### Task details
Resume the forum thread on extracting selected LaTeX text into a separate file, beginning right after its final line.

### Document segment
:::::

I do this often in LaTeX. Consider the following file:
main.tex
\section{Introduction}
...
...
\section{Conclusion}
I want to be able to select the text starting from Introduction until one line before the Conclusion, right-click and then say "Extract to file" (somewhat similar to how "Extract method" works in Visual Studio). Is there a way to achieve this using any shortcuts?
Bonus: Once the extraction is complete, substitute the extracted text with custom text such as \input{introduction} where introduction is the name of the file that the text was extracted into.
Nothing built in, but it's easily doable with a plugin. Note the following is minimally tested and won't handle everything in ST well. That being said, it should be a good base for you to start with. Just to be safe, I'd throw everything into a local git repo before using this to much. Hate for this to lead to loss of work. I copy the content being replaced to the clipboard just to be safe, but if you feel confident with it, you can remove sublime.set_clipboard(content)
import sublime
import sublime_plugin
import os
import re
class ExtractAndInput(sublime_plugin.TextCommand):
def run(self, edit):
view = self.view
self.region = view.sel()[0]
content = view.substr(self.region)

:::::

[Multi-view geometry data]
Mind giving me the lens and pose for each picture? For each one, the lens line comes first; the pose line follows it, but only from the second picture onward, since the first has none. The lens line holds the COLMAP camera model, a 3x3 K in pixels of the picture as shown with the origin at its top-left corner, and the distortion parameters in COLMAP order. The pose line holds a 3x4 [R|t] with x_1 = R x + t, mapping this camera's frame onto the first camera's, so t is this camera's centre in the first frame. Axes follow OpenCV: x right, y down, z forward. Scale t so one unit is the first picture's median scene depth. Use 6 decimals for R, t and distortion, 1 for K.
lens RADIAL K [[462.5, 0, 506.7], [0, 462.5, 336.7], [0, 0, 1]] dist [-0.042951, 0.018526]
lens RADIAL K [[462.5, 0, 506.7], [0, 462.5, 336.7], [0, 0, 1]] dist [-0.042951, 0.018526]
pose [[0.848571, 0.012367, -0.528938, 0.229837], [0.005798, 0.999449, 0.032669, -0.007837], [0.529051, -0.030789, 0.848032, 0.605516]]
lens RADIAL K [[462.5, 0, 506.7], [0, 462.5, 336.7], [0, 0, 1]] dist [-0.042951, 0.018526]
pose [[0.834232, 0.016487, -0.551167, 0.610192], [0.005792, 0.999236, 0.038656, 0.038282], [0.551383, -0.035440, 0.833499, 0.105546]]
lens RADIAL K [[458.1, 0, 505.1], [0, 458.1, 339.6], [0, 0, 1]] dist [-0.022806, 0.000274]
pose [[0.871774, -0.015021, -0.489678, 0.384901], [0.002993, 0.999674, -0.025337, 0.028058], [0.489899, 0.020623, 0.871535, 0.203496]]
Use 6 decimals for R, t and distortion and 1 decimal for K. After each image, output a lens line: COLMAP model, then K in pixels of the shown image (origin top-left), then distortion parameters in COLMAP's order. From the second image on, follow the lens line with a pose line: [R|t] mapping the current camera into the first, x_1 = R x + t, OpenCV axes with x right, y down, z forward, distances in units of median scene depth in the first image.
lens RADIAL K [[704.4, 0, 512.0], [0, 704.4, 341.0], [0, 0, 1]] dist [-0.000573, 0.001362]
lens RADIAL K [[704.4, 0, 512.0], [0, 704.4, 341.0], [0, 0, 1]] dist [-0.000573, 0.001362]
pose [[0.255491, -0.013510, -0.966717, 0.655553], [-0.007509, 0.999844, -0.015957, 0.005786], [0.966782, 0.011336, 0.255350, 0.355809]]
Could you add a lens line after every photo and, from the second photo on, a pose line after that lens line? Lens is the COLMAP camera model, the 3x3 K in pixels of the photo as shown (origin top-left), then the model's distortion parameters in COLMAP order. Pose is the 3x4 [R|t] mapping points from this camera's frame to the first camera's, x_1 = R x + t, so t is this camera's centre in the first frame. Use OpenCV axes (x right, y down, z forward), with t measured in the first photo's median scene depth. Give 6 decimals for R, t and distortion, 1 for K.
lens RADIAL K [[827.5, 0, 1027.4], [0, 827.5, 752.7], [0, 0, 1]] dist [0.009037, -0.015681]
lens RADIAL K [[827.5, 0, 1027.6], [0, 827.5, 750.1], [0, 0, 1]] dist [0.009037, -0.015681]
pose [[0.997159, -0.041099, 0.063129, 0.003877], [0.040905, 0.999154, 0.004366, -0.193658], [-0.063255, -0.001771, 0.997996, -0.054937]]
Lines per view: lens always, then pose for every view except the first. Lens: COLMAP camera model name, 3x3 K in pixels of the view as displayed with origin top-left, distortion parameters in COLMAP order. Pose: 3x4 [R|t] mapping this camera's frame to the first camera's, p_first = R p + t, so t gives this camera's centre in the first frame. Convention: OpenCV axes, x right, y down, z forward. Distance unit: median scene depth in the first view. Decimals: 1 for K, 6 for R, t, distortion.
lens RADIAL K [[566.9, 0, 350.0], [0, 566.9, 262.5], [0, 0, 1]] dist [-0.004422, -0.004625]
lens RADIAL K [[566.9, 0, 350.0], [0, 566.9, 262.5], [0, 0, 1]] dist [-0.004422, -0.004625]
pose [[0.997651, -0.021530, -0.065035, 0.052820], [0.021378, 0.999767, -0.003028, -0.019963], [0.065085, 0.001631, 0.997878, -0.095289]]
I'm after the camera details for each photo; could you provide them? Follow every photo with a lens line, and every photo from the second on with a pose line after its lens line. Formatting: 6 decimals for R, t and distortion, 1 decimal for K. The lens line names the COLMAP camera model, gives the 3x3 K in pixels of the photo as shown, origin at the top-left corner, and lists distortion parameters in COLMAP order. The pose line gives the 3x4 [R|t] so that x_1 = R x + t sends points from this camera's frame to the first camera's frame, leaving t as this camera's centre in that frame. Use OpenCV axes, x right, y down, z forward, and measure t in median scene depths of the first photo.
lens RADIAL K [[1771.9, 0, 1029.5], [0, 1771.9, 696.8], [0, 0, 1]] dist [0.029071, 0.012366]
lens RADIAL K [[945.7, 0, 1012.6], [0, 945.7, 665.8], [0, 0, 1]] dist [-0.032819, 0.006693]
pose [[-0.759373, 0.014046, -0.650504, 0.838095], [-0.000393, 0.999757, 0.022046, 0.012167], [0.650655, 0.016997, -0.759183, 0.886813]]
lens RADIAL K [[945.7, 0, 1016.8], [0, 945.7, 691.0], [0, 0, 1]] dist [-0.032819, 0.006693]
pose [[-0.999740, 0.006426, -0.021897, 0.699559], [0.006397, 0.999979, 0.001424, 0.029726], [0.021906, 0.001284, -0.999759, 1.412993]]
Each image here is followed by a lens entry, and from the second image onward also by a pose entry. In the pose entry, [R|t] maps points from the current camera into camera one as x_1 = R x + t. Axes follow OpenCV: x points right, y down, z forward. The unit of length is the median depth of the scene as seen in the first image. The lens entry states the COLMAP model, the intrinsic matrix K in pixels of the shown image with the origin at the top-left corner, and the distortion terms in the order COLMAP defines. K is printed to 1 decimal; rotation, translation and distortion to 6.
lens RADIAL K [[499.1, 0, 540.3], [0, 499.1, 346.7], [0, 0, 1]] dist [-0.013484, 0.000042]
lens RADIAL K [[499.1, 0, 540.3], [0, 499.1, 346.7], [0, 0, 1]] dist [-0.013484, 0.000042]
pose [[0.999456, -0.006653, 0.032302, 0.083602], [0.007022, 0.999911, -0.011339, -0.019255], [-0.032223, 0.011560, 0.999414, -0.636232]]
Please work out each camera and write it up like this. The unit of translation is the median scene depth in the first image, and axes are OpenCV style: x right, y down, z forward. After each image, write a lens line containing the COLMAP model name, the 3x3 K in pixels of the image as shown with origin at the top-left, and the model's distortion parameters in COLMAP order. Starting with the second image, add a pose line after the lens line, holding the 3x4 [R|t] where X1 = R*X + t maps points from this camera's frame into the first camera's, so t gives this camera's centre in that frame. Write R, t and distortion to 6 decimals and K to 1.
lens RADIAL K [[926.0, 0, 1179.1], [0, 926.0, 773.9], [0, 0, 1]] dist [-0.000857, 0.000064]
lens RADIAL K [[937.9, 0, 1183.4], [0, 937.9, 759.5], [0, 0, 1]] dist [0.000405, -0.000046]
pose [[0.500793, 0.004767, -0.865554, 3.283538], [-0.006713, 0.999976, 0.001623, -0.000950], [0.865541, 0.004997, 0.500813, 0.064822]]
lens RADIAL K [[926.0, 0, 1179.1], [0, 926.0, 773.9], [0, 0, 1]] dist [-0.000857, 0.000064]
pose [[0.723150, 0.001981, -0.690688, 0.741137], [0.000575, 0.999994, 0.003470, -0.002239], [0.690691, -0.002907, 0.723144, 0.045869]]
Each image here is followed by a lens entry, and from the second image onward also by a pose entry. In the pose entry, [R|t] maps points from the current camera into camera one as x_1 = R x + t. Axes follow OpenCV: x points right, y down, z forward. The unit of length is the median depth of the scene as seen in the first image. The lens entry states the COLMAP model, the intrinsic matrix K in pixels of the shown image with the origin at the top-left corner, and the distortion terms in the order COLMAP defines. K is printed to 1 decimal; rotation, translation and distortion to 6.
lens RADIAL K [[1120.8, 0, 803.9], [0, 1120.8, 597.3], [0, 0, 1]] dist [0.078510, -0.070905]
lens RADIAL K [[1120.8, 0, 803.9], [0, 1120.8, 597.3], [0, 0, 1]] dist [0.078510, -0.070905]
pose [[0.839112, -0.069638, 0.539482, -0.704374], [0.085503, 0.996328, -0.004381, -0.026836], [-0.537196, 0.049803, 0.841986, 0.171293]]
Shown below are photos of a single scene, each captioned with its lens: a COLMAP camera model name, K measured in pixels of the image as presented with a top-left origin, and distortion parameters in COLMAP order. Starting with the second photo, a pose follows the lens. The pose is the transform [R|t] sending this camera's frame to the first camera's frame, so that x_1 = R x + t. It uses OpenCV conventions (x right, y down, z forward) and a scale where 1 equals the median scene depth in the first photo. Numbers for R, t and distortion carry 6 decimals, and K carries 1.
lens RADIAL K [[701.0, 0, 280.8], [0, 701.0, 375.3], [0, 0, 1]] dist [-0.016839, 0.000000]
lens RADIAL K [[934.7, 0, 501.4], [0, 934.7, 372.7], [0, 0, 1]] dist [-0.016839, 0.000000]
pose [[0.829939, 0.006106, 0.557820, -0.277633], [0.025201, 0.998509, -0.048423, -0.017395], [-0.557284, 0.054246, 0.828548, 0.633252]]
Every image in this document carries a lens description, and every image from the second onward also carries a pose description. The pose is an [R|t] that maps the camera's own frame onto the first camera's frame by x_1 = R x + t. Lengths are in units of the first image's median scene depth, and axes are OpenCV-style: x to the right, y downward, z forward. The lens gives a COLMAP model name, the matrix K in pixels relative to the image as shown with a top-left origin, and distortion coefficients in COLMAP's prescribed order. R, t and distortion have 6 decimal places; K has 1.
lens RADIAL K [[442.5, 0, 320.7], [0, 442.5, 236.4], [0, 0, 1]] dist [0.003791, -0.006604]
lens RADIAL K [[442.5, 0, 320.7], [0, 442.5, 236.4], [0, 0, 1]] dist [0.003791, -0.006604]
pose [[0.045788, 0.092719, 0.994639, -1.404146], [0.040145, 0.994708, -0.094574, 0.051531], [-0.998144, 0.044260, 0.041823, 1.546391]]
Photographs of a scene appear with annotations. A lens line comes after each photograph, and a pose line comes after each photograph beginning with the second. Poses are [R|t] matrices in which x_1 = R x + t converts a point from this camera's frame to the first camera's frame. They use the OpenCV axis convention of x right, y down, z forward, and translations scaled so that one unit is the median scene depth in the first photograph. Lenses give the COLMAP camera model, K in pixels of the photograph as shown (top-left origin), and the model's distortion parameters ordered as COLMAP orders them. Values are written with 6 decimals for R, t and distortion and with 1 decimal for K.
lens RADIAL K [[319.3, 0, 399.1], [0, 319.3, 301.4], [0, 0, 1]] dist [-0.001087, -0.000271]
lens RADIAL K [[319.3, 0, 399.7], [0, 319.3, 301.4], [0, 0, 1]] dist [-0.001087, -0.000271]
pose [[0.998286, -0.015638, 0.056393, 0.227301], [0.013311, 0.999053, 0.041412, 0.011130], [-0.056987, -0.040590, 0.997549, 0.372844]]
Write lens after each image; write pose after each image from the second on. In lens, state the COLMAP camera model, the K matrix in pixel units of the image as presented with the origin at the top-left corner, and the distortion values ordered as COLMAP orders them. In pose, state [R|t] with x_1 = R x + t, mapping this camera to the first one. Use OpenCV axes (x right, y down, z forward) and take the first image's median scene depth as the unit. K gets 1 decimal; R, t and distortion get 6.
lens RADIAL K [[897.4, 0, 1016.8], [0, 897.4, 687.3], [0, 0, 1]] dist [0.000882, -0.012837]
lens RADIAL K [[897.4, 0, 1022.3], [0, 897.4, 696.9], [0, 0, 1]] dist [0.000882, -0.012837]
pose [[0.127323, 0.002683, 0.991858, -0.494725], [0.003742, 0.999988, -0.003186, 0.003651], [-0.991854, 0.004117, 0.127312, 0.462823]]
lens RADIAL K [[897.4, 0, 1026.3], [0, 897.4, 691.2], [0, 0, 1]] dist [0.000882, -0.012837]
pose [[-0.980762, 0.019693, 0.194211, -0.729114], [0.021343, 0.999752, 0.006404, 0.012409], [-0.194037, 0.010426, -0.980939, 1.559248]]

:::::

### Answer to this exercise
sublime.set_clipboard(content)
match = re.search(r"\\section{(.+?)}", content)
if match:
replace = "\\input{%s}" % match.group(1)
view.replace(edit, view.sel()[0], replace)
current = view.file_name()
new_file = "%s.tex" % match.group(1)
path = os.path.normpath(os.path.join(current, "..", new_file))
with open(path, "a") as file_obj:
file_obj.write("% Generated using ExtractAndInput Plugin\n")
file_obj.write(content)
After saving the plugin, you can create a key binding to extract_and_input. You can also add a context menu by creating a Context.sublime-menu in Packages/User with the following content.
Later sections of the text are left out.